Em seguida eu acrescentei que, segundo Ana Cláudia Além e Carlos Eduardo Cavalcanti, em 1992 mais de 1/3 das exportações dos Estados Unidos de equipamentos de transporte e mais de 2/3 das de material eléctrico e electrónico corresponderam a transferências no interior das mesmas companhias transnacionais. Nesta perspectiva, Dennis Encarnation, num livro publicado em 1992, calculou que a maioria das exportações dos Estados Unidos para o Japão era proveniente das filiais japonesas em direcção às matrizes nipónicas. E prossegui eu naquele artigo: «Dennis Encarnation avaliou ainda que o comércio no interior de companhias foi responsável por mais de 2/5 das importações totais dos Estados Unidos e mais de 1/3 das exportações totais deste país, valores um tanto diferentes dos calculados por DeAnne Julius». Por seu lado, Robert Lawrence estabeleceu que no Japão o comércio no interior das companhias representou, em 1990, mais de 70% do comércio total do país, situando-se os valores correspondentes entre 30% e 50% nos Estados Unidos e na Europa ocidental. Esta absorção das transacções internacionais pelas companhias transnacionais ampliou-se nas décadas seguintes e, tal como afirmaram Ana Cláudia Além e Rodrigo Madeira, «no comércio internacional, uma das categorias que mais têm crescido é o comércio intrafirma».

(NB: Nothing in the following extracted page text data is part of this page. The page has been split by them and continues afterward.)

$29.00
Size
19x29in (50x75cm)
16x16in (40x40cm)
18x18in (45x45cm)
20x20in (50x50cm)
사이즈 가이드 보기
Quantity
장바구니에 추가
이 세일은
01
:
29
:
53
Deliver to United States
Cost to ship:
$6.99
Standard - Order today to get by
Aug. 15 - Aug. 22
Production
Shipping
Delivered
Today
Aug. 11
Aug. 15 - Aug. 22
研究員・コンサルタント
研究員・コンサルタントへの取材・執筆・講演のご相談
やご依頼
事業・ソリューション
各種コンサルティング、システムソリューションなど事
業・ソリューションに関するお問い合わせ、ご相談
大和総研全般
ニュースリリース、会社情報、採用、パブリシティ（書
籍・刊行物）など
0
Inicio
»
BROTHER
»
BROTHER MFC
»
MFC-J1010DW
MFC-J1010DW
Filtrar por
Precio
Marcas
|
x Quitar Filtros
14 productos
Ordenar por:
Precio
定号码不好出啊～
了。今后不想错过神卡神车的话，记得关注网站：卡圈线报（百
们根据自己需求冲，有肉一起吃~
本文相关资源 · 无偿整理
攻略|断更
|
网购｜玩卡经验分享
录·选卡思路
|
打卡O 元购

Levando tudo isto em consideração, pude concluir no referido artigo que «as estatísticas de âmbito nacional, divulgadas pela generalidade dos meios de informação e que a esmagadora maioria dos economistas usa nas análises, têm um carácter obsoleto, porque presumem que as matrizes das companhias transnacionais e as suas filiais no estrangeiro prosseguem particularizadamente a actividade, quando é o contrário que sucede, devido à integração das cadeias produtivas».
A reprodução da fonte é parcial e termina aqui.